Ich finde, man sollte dem Spiel eine faire Chance geben. Damit meine ich nicht, dass man gleich das dickste Paket vorbestellen soll (sollte man sowieso eigentlich generell nicht machen). Erstmal den Release abwarten, die Urteile anderer über die fertige Release-Version abwarten (die "aktuelle" Presseversion hängt dem derzeitigen Stand wohl einige Monate hinterher) und dann sehen, ob es was für einen ist oder nicht. Diese ganzen Vorverurteilungen, weil die Entwickler einmal "_Schrott*_" produziert haben, halte ich für völlig übertrieben. PCars 2 will sicher nicht die Über-Hardcore-Simulation a la rFactor 2 oder Automobilista werden. Aber muss es das denn überhaupt? Ich denke nicht. Was ich mir erhoffe, ist eine rundum schön gemachte Einsteigersimulation mit toller Optik, die sowohl Neulingen, als auch Fortgeschrittenen Spaß macht. Und wenn man da die Meinungen diverse Simracer bei Youtube sieht (z. B. GamerMuscle, P1TV, rAii von den Pixelhelden, Jimmy Broadbent), dann ist das Spiel durchaus auf dem richtigen Weg, auch wenn noch nicht jedes Fahrzeug in der Presseversion auf dem gleichen Qualitätsniveau ist.

——

[Aufgaben]
1) Wie lässt sich der Absatz im Textauszug, der mit „Ich finde, man sollte dem Spiel“ beginnt, als kurze Stichpunktliste mit seinen wichtigsten Aussagen fassen?
2) Welche beiden Simulationen nennt der Textauszug als Beispiele für eine Über-Hardcore-Simulation?

——

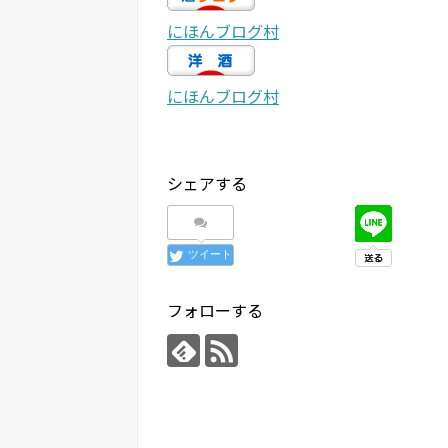
にほんブログ村
にほんブログ村
シェアする
ツイート
フォローする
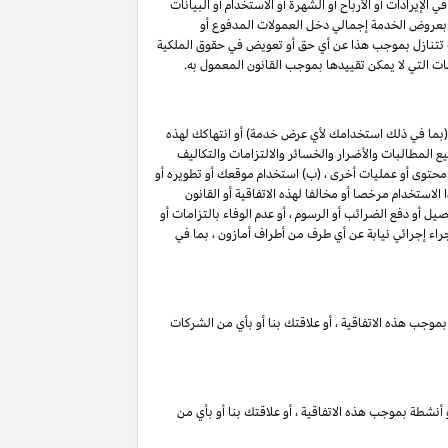
لإيرادات أو الأرباح أو الشهرة أو الاستخدام أو البيانات
لق بعروض الخدمة إجمالي دخل العمولات المدفوع أو
ت تتنازل بموجب هذا عن أي حق أو تعويض في حقوق الملكية
ات التي لا يمكن تقييدها بموجب القانون المعمول به.
(بما في ذلك استخدامك لأي عرض خدمة) أو انتهاكك لهذه
 المطالبات والأضرار والخسائر والالتزامات والتكاليف
 محتوى أو عمليات أخرى ، (ب) استخدام موقعك أو تطويره أو
الاستخدام مرخصا أو مخالفا لهذه الاتفاقية أو القانون
ل أو دفع الضرائب أو الرسوم ، أو عدم الوفاء بالتزامات أو
راء إجرائي نيابة عن أي طرف من أطراف أمازون ، بما في
بموجب هذه الاتفاقية ، أو علاقتك بنا أو بأي من الشركات
 أنشطة بموجب هذه الاتفاقية ، أو علاقتك بنا أو بأي من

——

[Antworten]
1)
- Dem Spiel eine faire Chance geben, aber nicht gleich das dickste Paket vorbestellen.
- Den Release und die Urteile anderer über die fertige Version abwarten. Die Presseversion hängt dem aktuellen Stand wohl einige Monate hinterher.
- Die Vorverurteilungen, weil die Entwickler einmal „Schrott“ produziert haben, sind völlig übertrieben.
- PCars 2 will keine Über-Hardcore-Simulation wie rFactor 2 oder Automobilista werden und muss das auch nicht.
- Erhofft wird eine rundum schön gemachte Einsteigersimulation mit toller Optik, die Neulingen und Fortgeschrittenen Spaß macht.
- Nach den Meinungen von Simracern auf YouTube (z. B. GamerMuscle, P1TV, rAii, Jimmy Broadbent) ist das Spiel auf dem richtigen Weg. In der Presseversion ist aber noch nicht jedes Fahrzeug auf dem gleichen Qualitätsniveau.

2) rFactor 2 und Automobilista.